(2017)
Edwin Atkins Grozier (1859-1924).
Provincetown has less than a handful of great old mansions. Grozier’s home at 160 Commercial Street, with its marvelous widow’s-watch cupola, is one of them. So it is absolutely fitting that he and his family members should have made their eternal home in the most elegant mausoleum in town, an especially refined work of neo-Classical design. Grozier was the publisher of The Boston Post. In 1909, he devised what may be the nation’s most enduring newspaper promotional gimmick: the Boston Post Cane, a gold-headed ebony walking stick given to hundreds of towns in The Post’s circulation area, to be awarded in turn to the town’s oldest living citizen, then transmitted to his successor, and then to his successor’s successor, and so on. (For the first 21 years, only men were eligible.) The Post closed in 1956, but many towns — including Provincetown — continue to hand down their Boston Post Canes to their oldest citizens. Who knows how many ex-cane holders may be scattered around near Grozier’s white marble tomb?
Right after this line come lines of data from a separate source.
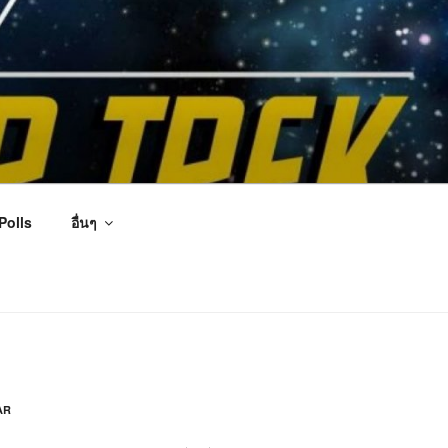
Polls
อื่นๆ
AR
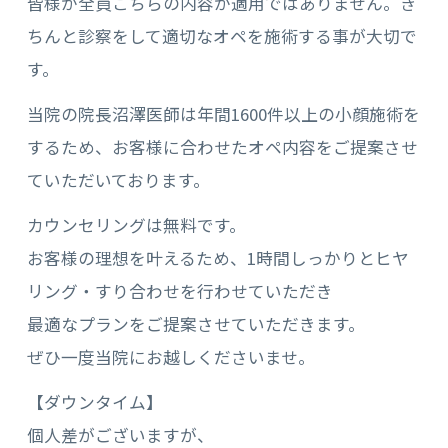
皆様が全員こちらの内容が適用ではありません。き
ちんと診察をして適切なオペを施術する事が大切で
す。
当院の院長沼澤医師は年間1600件以上の小顔施術を
するため、お客様に合わせたオペ内容をご提案させ
ていただいております。
カウンセリングは無料です。
お客様の理想を叶えるため、1時間しっかりとヒヤ
リング・すり合わせを行わせていただき
最適なプランをご提案させていただきます。
ぜひ一度当院にお越しくださいませ。
【ダウンタイム】
個人差がございますが、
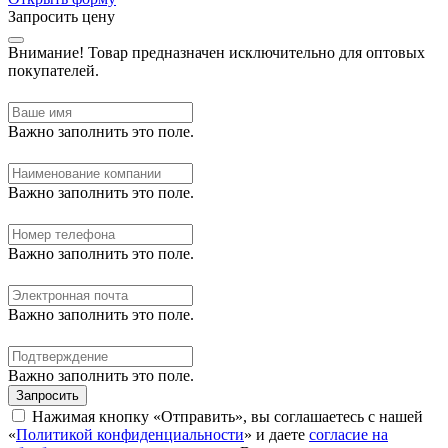
Запросить цену
Внимание!
Товар предназначен исключительно для оптовых
покупателей.
Важно заполнить это поле.
Важно заполнить это поле.
Важно заполнить это поле.
Важно заполнить это поле.
Важно заполнить это поле.
Запросить
Нажимая кнопку «Отправить», вы соглашаетесь с нашей
«
Политикой конфиденциальности
» и даете
согласие на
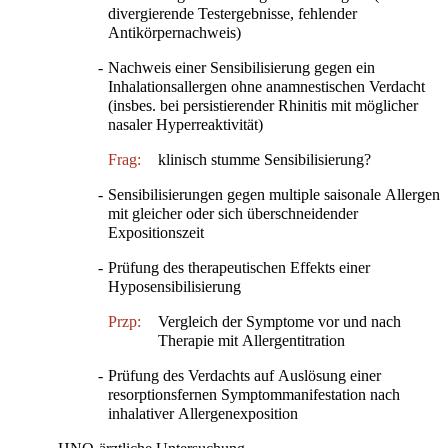
divergierende Testergebnisse, fehlender
Antikörpernachweis)
-
Nachweis einer Sensibilisierung gegen ein
Inhalationsallergen ohne anamnestischen Verdacht
(insbes. bei persistierender Rhinitis mit möglicher
nasaler Hyperreaktivität)
Frag:
klinisch stumme Sensibilisierung?
-
Sensibilisierungen gegen multiple saisonale Allergen
mit gleicher oder sich überschneidender
Expositionszeit
-
Prüfung des therapeutischen Effekts einer
Hyposensibilisierung
Przp:
Vergleich der Symptome vor und nach
Therapie mit Allergentitration
-
Prüfung des Verdachts auf Auslösung einer
resorptionsfernen Symptommanifestation nach
inhalativer Allergenexposition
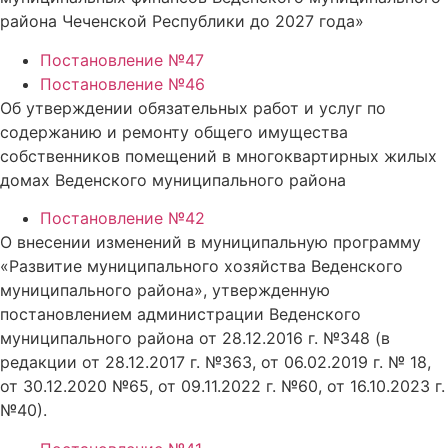
района Чеченской Республики до 2027 года»
Постановление №47
Постановление №46
Об утверждении обязательных работ и услуг по
содержанию и ремонту общего имущества
собственников помещений в многоквартирных жилых
домах Веденского муниципального района
Постановление №42
О внесении изменений в муниципальную программу
«Развитие муниципального хозяйства Веденского
муниципального района», утвержденную
постановлением администрации Веденского
муниципального района от 28.12.2016 г. №348 (в
редакции от 28.12.2017 г. №363, от 06.02.2019 г. № 18,
от 30.12.2020 №65, от 09.11.2022 г. №60, от 16.10.2023 г.
№40).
Entombed with him are his wife, Alice Goodell Grozier (1864-1943); their son, Richard Grozier (1887-1946); and Richard’s wife, Margaret Grozier (1899-1933). Alice Grozier owned a hilltop property in the far West End that is now designated 11 Oppen Lane.
¶ Last updated on 27 February 2020.
Provincetown’s Historic Cemeteries and Memorials, O-87, Page 26.